USS Constitution Model Ship, 29" Length
This gorgeous model of the U.S.S. Constitution is a legend in the War of 1812. Fully assembled, this handcrafted ship is an “Exclusive Edition” where the model has a unique serial number etched into the hull, allowing for identification of production date and material used. Highly detailed, this ship uses western red cedar, rosewood, and mahogany and are hand built using plank-on-frame construction method which is similar to the building of actual ships.
This amazing model of the USS Constitution features plank on frame, two decks, and one stretched ferocious row of metal cannons on each side of the ship. The front bowsprit and three large masts are connected securely using advanced rigging and lines painstakingly knotted and fastened by hand. Each yard has an attached hand-stitched rolled-up sails made of fine linen. The glorious American flag are attached to the mizzen yard. Metal anchors and a wooden rudder are visible on the front and rear of the ship. On the deck, there are authentic hand-built lifeboats with ribs and planks, stationed metal cannons, metal steering wheels, metal bell, captain’s dining and sleeping cabin, and many other handcrafted ornaments. There is also an exquisite detailed admiral’s quarter on the stern with beautiful decorative brass ornaments.
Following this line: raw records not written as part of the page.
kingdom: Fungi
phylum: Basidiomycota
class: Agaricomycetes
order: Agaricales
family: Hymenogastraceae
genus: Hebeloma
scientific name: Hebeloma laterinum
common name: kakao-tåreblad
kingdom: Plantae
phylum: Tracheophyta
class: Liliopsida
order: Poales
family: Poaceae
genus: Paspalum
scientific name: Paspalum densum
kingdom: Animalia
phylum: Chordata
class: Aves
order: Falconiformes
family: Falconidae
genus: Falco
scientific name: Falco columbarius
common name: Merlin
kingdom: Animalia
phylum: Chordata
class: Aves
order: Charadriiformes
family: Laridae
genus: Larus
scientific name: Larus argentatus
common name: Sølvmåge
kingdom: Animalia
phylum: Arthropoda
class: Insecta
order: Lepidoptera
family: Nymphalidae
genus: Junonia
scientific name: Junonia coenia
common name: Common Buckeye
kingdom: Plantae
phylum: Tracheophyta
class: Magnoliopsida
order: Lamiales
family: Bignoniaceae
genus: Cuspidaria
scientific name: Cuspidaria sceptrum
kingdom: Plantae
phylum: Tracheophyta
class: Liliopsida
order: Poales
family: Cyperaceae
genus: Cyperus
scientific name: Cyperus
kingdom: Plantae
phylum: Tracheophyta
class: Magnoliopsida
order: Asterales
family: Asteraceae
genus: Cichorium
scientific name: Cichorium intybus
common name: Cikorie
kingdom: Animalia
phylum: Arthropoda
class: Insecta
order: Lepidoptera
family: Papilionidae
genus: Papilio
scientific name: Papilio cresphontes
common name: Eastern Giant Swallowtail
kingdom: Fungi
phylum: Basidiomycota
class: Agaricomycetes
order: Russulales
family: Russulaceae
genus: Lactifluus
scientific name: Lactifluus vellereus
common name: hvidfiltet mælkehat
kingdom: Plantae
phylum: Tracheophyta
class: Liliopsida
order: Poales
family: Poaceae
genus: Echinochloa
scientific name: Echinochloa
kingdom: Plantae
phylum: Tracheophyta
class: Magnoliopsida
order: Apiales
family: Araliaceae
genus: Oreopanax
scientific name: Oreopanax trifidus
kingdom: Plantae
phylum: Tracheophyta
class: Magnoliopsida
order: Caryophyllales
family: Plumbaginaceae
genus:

Dimensions: 29" length x 10" wide x 25" tall
A little history:
The U.S.S. Constitution, a three-mast frigate, is the world’s oldest commissioned warship. Built primarily with dense southern live oak, its hull was 21 inches thick in an era when 18 inches was common. Paul Revere forged the copper spikes and bolts that held the planks in place. The 204-foot-long ship was first put to sea in 1798 and its most famous era of naval warfare was the War of 1812 against Britain, when it captured numerous merchant ships and defeated five warships, including the H.M.S. Guerriere. It was during the ferocious battle with the Guerriere that British seamen, astonished at how their cannonballs were bouncing off the Constitution’s hull, cried out, "Sir, Her sides are made from Iron!" Hence, the nickname, "Old Ironsides." The Constitution today is a national landmark and is currently docked in Boston.